Large-Scale Feature Learning With Spike-and-Slab Sparse Coding
This addresses the problem of limited labeled data in large-scale object recognition for computer vision researchers, though it is incremental as it builds on prior S3C work.
The authors tackled object recognition with many classes by introducing a scalable feature learning method called spike-and-slab sparse coding (S3C), which improved supervised learning on CIFAR-10 and scaled better on CIFAR-100, winning a NIPS 2011 challenge.

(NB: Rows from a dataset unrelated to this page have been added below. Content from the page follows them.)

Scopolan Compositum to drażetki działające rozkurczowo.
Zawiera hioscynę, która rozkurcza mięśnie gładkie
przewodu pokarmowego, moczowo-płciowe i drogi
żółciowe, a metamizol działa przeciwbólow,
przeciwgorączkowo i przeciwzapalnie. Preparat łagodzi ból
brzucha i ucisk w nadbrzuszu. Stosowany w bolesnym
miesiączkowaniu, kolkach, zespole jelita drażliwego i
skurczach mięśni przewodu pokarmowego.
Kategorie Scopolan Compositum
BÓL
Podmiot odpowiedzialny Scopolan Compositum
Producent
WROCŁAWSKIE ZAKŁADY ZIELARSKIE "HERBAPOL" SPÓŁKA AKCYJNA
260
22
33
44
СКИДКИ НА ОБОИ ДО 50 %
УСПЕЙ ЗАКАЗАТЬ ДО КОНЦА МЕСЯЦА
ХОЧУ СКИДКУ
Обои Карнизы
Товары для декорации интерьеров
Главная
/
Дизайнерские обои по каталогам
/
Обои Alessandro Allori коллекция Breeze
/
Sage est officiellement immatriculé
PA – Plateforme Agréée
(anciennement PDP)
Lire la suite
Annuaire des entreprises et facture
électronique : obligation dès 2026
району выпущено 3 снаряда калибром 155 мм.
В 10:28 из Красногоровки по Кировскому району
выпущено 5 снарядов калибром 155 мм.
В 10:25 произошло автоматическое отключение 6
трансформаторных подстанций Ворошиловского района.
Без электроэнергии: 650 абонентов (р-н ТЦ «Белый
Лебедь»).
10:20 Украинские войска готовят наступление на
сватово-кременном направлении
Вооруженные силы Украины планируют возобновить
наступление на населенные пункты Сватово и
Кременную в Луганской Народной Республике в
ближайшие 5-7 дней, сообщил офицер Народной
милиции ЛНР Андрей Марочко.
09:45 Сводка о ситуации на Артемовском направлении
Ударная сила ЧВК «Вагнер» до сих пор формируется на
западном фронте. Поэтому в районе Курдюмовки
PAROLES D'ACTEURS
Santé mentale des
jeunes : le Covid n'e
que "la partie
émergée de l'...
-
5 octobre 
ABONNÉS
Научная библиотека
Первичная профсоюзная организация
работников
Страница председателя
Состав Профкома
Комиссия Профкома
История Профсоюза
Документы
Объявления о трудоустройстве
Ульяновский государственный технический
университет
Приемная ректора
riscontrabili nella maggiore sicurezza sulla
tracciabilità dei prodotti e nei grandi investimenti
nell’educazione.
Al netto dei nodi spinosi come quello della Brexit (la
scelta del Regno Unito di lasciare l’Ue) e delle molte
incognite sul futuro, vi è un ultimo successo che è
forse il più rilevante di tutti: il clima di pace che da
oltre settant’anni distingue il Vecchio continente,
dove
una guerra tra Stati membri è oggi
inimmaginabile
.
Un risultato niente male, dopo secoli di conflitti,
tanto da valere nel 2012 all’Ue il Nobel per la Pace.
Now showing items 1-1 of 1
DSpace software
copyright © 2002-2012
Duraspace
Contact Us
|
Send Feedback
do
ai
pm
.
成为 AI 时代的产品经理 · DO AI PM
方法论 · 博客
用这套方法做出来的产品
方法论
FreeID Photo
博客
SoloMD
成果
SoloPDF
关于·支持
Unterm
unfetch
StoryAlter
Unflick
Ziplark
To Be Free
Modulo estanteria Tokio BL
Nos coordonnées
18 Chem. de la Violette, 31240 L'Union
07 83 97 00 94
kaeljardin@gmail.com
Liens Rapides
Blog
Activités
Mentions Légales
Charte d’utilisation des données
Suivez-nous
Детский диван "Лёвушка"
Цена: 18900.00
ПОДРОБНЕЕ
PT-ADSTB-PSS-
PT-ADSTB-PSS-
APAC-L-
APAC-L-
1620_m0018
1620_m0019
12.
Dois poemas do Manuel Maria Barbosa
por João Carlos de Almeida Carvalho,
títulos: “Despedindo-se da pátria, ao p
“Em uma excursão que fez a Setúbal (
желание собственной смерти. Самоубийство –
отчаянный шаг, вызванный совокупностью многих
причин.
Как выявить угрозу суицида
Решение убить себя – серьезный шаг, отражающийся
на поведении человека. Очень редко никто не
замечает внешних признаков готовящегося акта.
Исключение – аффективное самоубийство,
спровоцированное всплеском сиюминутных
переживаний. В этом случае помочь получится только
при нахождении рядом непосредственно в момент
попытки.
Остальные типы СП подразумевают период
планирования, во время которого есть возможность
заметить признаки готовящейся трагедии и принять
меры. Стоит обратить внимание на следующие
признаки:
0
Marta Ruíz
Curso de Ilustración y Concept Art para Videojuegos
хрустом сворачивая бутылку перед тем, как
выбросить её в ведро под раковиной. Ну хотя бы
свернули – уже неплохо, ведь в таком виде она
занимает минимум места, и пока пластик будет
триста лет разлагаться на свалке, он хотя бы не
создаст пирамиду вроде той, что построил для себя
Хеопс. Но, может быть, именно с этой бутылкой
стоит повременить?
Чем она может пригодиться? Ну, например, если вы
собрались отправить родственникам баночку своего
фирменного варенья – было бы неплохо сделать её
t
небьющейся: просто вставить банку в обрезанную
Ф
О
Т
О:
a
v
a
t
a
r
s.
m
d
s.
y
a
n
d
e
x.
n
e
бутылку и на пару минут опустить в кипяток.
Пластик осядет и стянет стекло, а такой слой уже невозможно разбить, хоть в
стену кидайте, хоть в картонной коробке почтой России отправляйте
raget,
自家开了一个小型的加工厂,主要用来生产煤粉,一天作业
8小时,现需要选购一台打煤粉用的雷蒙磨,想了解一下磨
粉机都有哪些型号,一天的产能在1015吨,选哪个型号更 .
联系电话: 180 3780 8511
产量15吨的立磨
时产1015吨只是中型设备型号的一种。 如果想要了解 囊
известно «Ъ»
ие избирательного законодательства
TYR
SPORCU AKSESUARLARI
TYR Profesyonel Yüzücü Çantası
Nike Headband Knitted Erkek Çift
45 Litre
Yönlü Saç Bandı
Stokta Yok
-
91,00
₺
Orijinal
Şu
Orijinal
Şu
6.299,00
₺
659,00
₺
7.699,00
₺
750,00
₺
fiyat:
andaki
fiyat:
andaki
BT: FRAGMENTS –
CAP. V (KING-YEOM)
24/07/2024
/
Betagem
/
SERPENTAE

We consider the problem of object recognition with a large number of classes. In order to overcome the low amount of labeled examples available in this setting, we introduce a new feature learning and extraction procedure based on a factor model we call spike-and-slab sparse coding (S3C). Prior work on S3C has not prioritized the ability to exploit parallel architectures and scale S3C to the enormous problem sizes needed for object recognition. We present a novel inference procedure for appropriate for use with GPUs which allows us to dramatically increase both the training set size and the amount of latent factors that S3C may be trained with. We demonstrate that this approach improves upon the supervised learning capabilities of both sparse coding and the spike-and-slab Restricted Boltzmann Machine (ssRBM) on the CIFAR-10 dataset. We use the CIFAR-100 dataset to demonstrate that our method scales to large numbers of classes better than previous methods. Finally, we use our method to win the NIPS 2011 Workshop on Challenges In Learning Hierarchical Models? Transfer Learning Challenge.